Modernist masters Louis Kahn and Oscar Stonorov as well as postmodern paladin Robert Venturi are also represented.

Of course, some of those names would never have come to build here if it weren't for the biggest name of all, that of railroad executive-cum-urban planner Henry H. Houston, who purchased 3,000 acres in 1880 and attracted potential residents with a Queen Anne-style hotel, a cricket club and an Episcopal church.

By the time of his death in 1895, Mr. Houston had built approximately 100 houses (mostly rentals), and his son-in-law, Dr. George Woodward, would build many more.

We head out into the sunshine on Germantown Avenue to begin our architour. Even on a weekday afternoon, the many shops and cafés are jumping. Down almost any street are mid-sized Victorians rubbing shoulders with workers' row houses, much like Cabbagetown.

"Philadelphia was known as a blue-collar manufacturing town, a manufacturing powerhouse up until the 1950s," Ms. Alpenc explains, "and every worker could own his own home."

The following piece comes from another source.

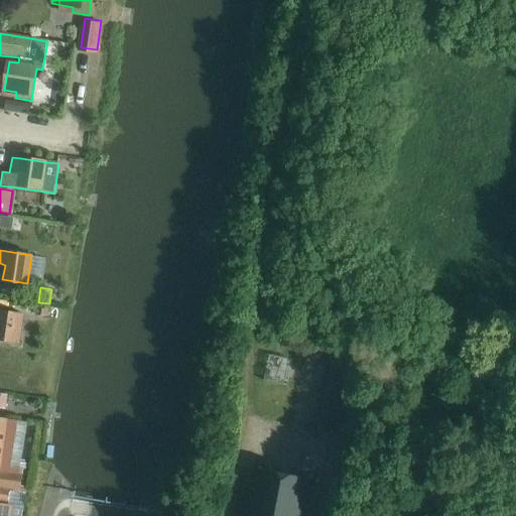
[(38,302),(36,316),(47,317),(49,303),(38,302)]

Being dyed-in-the-wool modernists, my wife and I seek out the little 1,800-square-foot house Robert Venturi designed for his elderly mother, Vanna, in the early 1960s (completed 1964). With its parapeted wall, split-pediment and oversized door opening and chimney, it's arguably the first postmodern residence built in the United States.

The architecture gods are smiling down on us, because in the garden is the daughter of the university professor who bought the home from Mr. Venturi in 1973. She assures us that camera-toting gawkers are common; in the late 1970s and early '80s, she says, 35 people a day would come down the driveway, "usually in groups of four or five, usually Europeans." (She asked that her name not be used.)

She says the home has been painted recently and, because her father always involves Mr. Venturi, "it's a rather theatrical experience." Apparently, the architect labours over colour choices for his "baby" and will observe test-patches applied directly on the house at different times of day before making a final decision.

"I love watching it, I respect it, I love to see what he goes through to get it right," she says.

After getting a peek inside the living room, we walk the short distance to Sunrise Lane to see Louis Kahn's 1958 Esherick House, which failed to sell at auction for $2-million (U.S.) in May.

In leafy Pastorius Park, we check the map and realize we would need another few afternoons on foot to see everything we'd like. As Ms. Alpenc puts it, "You find everything here in Chestnut Hill — you just have to know where to look for it."

So, with a promise to return, we look for some sushi instead.